Frequently Asked Questions

What are orexin antagonists used for?

Orexin antagonists are FDA-approved for treating insomnia. Suvorexant (Belsomra), lemborexant (Dayvigo), and daridorexant (Quviviq) are the three approved dual orexin receptor antagonists. Researchers are now investigating whether these drugs, and newer selective orexin-1 receptor antagonists, can treat substance use disorders by reducing the motivational drive to seek drugs.

How does orexin affect addiction?

Orexin neurons in the lateral hypothalamus project to the brain's reward centers, including the ventral tegmental area and nucleus accumbens. When activated by drug-associated cues or stress, these neurons release orexin-A and orexin-B, which increase dopamine signaling and drive drug-seeking behavior. Harris et al. (2005) showed that orexin neuron activation correlates directly with conditioned drug preference in animals.

Can suvorexant help with opioid withdrawal?

A 2022 randomized trial by Huhn and colleagues found that suvorexant (20 mg) improved sleep duration by about 90 minutes, reduced opioid withdrawal severity, and lowered craving in patients tapering off buprenorphine. However, the study was small and used standard insomnia doses. Larger trials with higher doses or longer treatment periods have not been completed.

What is the difference between SORA and DORA orexin antagonists?

SORAs (selective orexin receptor antagonists) block either OX1R or OX2R individually. DORAs (dual orexin receptor antagonists) block both receptors simultaneously. For addiction treatment, OX1R-selective SORAs may reduce drug-seeking without causing sedation, while DORAs address both drug-seeking and insomnia but can cause daytime drowsiness.
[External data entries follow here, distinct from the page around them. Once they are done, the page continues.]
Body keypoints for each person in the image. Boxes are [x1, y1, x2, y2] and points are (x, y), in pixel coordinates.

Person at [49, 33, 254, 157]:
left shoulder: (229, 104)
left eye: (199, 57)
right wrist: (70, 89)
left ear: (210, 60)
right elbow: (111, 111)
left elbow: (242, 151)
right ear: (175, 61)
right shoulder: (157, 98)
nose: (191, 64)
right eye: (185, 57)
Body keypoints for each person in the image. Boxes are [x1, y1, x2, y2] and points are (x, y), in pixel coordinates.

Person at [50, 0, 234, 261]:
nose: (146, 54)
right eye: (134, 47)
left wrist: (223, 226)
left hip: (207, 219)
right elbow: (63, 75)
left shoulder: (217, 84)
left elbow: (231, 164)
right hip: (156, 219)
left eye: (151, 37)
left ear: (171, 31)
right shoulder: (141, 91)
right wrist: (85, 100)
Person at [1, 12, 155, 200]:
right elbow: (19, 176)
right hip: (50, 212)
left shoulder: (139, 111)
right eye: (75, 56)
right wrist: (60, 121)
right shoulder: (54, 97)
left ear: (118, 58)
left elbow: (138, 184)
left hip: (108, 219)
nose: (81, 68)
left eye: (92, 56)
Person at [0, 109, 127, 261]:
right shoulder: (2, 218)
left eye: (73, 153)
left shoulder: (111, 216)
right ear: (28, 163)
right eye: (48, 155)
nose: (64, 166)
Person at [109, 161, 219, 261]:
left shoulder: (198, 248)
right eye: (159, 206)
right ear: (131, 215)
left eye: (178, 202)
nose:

No SORA is currently FDA-approved.

Do orexin antagonists have abuse potential?

Human abuse-potential studies indicate that DORAs have substantially lower abuse liability than benzodiazepines or zolpidem. In controlled studies, participants rated suvorexant's subjective effects as similar to placebo on "drug liking" measures. DORAs are classified as Schedule IV in the U.S. due to sedation risk and rare parasomnias, not reinforcing properties.

Are orexin antagonists FDA-approved for addiction?

No orexin antagonist is currently FDA-approved for any substance use disorder. Three DORAs (suvorexant, lemborexant, daridorexant) are approved only for insomnia. Clinical trials are ongoing for opioid, cocaine, and cannabis use disorders. NIDA has identified orexin receptor antagonists as a medication development priority for addiction treatment, and novel selective OX1R antagonists are being developed specifically for this indication.